_Activity_
Copy every record below exactly, leaving out any pictures.
### Exercise input ###
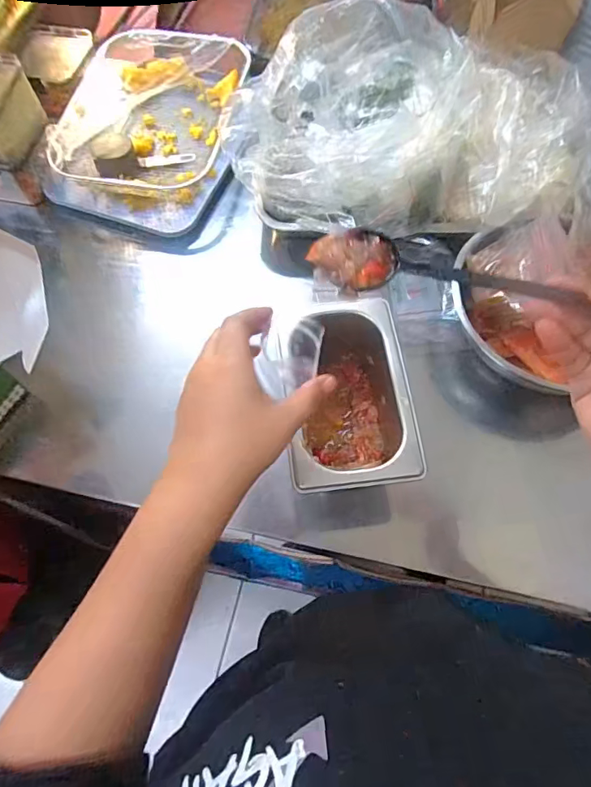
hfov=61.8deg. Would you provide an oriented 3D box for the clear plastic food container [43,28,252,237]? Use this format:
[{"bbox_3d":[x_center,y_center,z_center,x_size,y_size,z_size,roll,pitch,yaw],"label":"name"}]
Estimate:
[{"bbox_3d":[-0.181,-0.354,0.646,0.217,0.078,0.286,10,66,6],"label":"clear plastic food container"}]

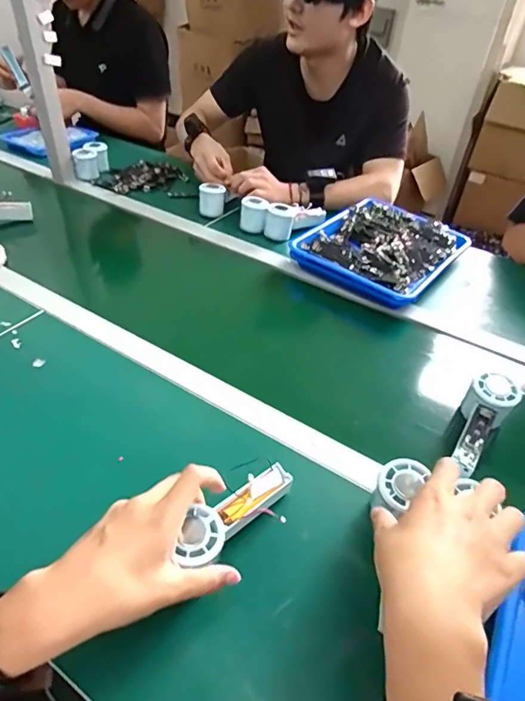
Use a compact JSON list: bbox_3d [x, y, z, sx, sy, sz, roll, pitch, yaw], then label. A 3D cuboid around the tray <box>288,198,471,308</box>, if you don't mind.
[{"bbox_3d":[0.239,-0.212,0.874,0.248,0.040,0.309,29,50,26],"label":"tray"}]

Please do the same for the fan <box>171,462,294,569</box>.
[{"bbox_3d":[-0.026,0.155,0.430,0.041,0.027,0.145,33,34,28],"label":"fan"}]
###
_Written answer_
hfov=61.8deg. Would you provide an oriented 3D box for the clear plastic food container [43,28,252,237]? Use this format:
[{"bbox_3d":[x_center,y_center,z_center,x_size,y_size,z_size,roll,pitch,yaw],"label":"name"}]
Estimate:
[{"bbox_3d":[-0.181,-0.354,0.646,0.217,0.078,0.286,10,66,6],"label":"clear plastic food container"}]

Use a compact JSON list: bbox_3d [x, y, z, sx, sy, sz, roll, pitch, yaw], then label. A 3D cuboid around the tray <box>288,198,471,308</box>, if you don't mind.
[{"bbox_3d":[0.239,-0.212,0.874,0.248,0.040,0.309,29,50,26],"label":"tray"}]

Please do the same for the fan <box>171,462,294,569</box>.
[{"bbox_3d":[-0.026,0.155,0.430,0.041,0.027,0.145,33,34,28],"label":"fan"}]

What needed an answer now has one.